April 24, 2013 – Dr. McAllister presented Cytograft's clinical progress at the American Heart Association's Emerging Science Series "Innovations in Vascular Bioengineering"
      • Webinar recording available HERE.
April 17, 2013 - Dr. L’Heureux presented a webinar for young professionals on "Developing an Industry Career in Biomedical Engineering". More information available via BMES.
April 10, 2013 – Society for Biomaterials 2013 Annual Meeting- Adam Young presented on work creating dermal fillers using Cytograft's TESA technology.
December 8, 2012 - Dr. L’Heureux was invited to Tianjin to speak at the International Symposium on Small Diameter Vascular Grafts.
April 23, 2012 – Dr. L’Heureux reports a new process with cell synthesized threads at the annual FASEB meeting.
      • Press release can be found HERE.
      • Scientific American story HERE.
      • MIT Technology Review HERE.
 
TISSUE ENGINEERING BY SELF-ASSEMBLY (TESA)

Cytograft Tissue Engineering, Inc. has developed a novel regenerative medicine platform called Tissue Engineering by Self-Assembly™, or TESA™. The TESA™ family of biomaterials is unique in that they provide high mechanical strength and long durability without relying upon synthetic scaffolding. TESA™ biomaterials are completely biological, and comprised exclusively of cultured cells and extracellular matrix proteins assembled by the cells. Since there are no synthetic scaffolds or chemical fixation/modification, the material is non-immunogenic and non-inflammatory.

The TESA™ platform includes three independent approaches: Sheet-based Tissue Engineering™ (SBTE), Thread-based Tissue Engineering™, and Particle-based Tissue Engineering™. Used alone or in combination, these materials provide basic building blocks from which more complex three dimensional tissue constructs and organs can be built.


Sheet-based Tissue Engineering™

In Sheet-based Tissue Engineering (SBTE), adherent cells such as fibroblasts or mesenchymal stem cells are cultured for prolonged periods of time in conditions that promote the production of extracellular matrix proteins such as collagen.  After several weeks in culture, the cells become embedded a complex milieu of well-organized matrix proteins. These proteins provide sufficient strength such that the sheet can be detached from the cell culture substrate and then stacked, rolled, folded, molded or cut into different configurations. The Lifeline™ vascular graft, for example, is built by rolling a sheet around a temporary support mandrel and then culturing the multi-laminate roll in a bioreactor so that the individual plies fuse to create a cohesive tissue. Single layer tissues such as heart valve leaflets can be produced by a combination of cutting and folding, giving the tissue different mechanical properties both regionally and directionally. Simpler tissues such as patches for soft tissue reinforcement can be produced by stacking sheets. In each case, the process is amenable to secondary manipulations such as decellularization or sterilization, or inclusion of drugs or specialized cell types.

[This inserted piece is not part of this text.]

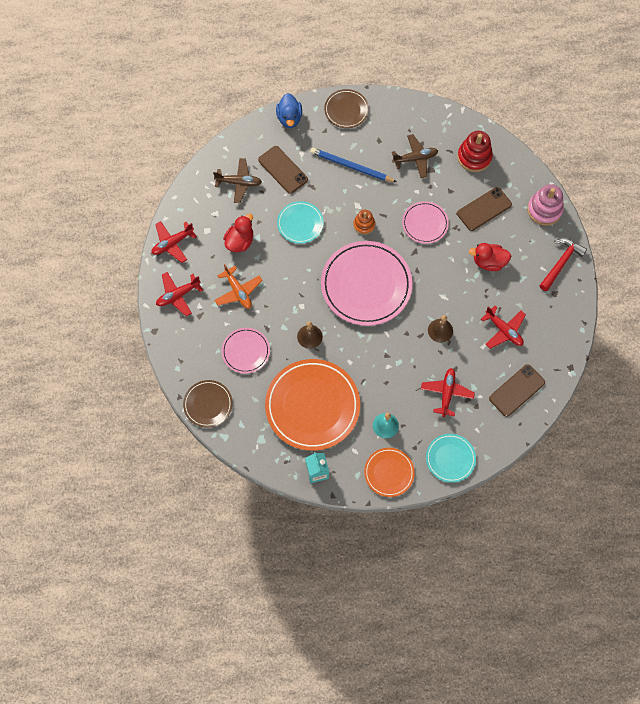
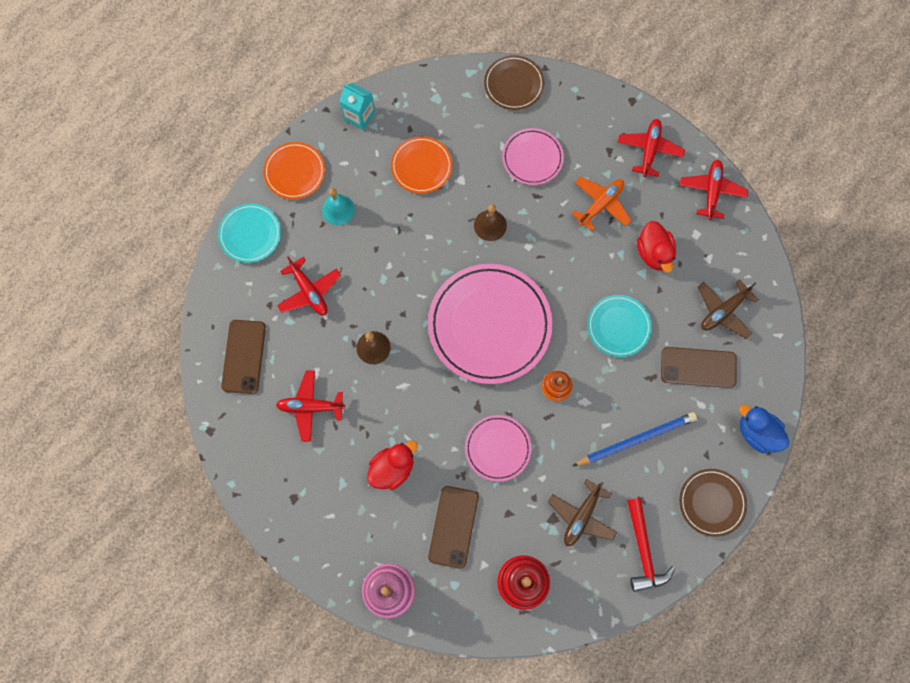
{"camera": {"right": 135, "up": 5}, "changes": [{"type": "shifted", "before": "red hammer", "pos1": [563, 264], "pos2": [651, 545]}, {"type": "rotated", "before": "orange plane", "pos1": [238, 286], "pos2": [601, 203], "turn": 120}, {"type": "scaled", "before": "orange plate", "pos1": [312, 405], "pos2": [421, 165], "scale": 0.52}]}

Thread-based Tissue Engineering™

A similar approach can be used to manufacture cell-synthesized threads. In Thread-based Tissue Engineering™ (TBTE), adherent cells are cultured in conditions that promote a similar matrix-rich biomaterial, but in long ribbons that can be used directly or processed into threads. While the biological makeup of the biomaterial is essentially identical to SBTE™, the different configuration allows for very different assembly strategies such as weaving, braiding, or knitting. Strong patches or ligaments, for example, can be woven for soft tissue reinforcement or orthopedic applications. The threads can also be used as a stand-alone device to provide a completely biological suture for example.

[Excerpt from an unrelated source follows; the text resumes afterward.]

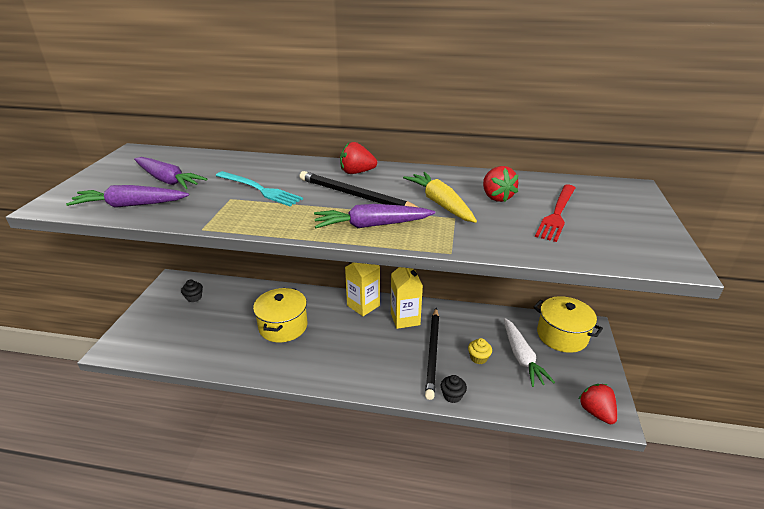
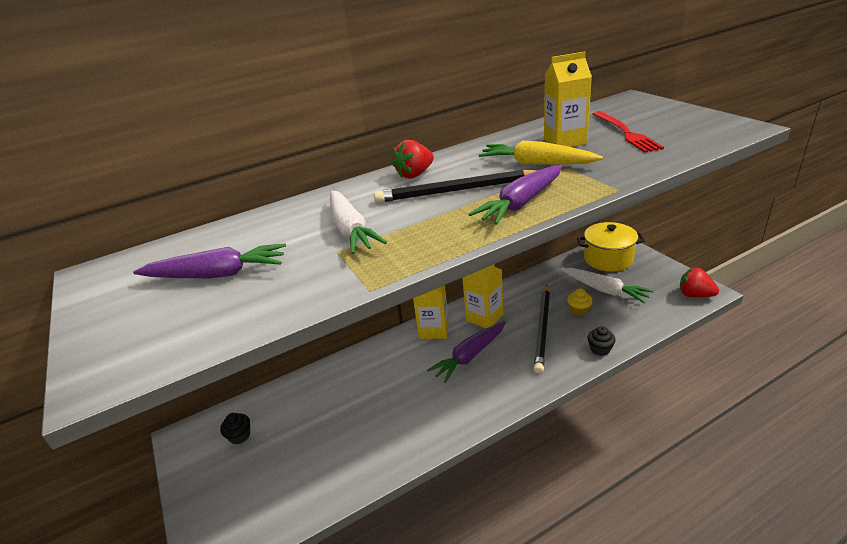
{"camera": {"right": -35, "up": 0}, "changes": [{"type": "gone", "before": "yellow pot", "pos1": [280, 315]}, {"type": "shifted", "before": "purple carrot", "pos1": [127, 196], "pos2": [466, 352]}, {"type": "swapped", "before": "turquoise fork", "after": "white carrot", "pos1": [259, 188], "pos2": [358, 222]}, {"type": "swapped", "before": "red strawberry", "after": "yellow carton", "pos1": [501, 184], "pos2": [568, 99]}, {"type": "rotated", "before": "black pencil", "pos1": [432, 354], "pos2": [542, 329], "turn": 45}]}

Particle-based Tissue Engineering

The TESA approach can also be used to create small particles that can be injected as an ECM-rich slurry or molded into microchanneled structures. These particles provide an ideal carrier for different cell- or drug-delivery strategies.  The particles can also be used for different aesthetic applications, for example, to provide a non-inflammatory, durable dermal filler.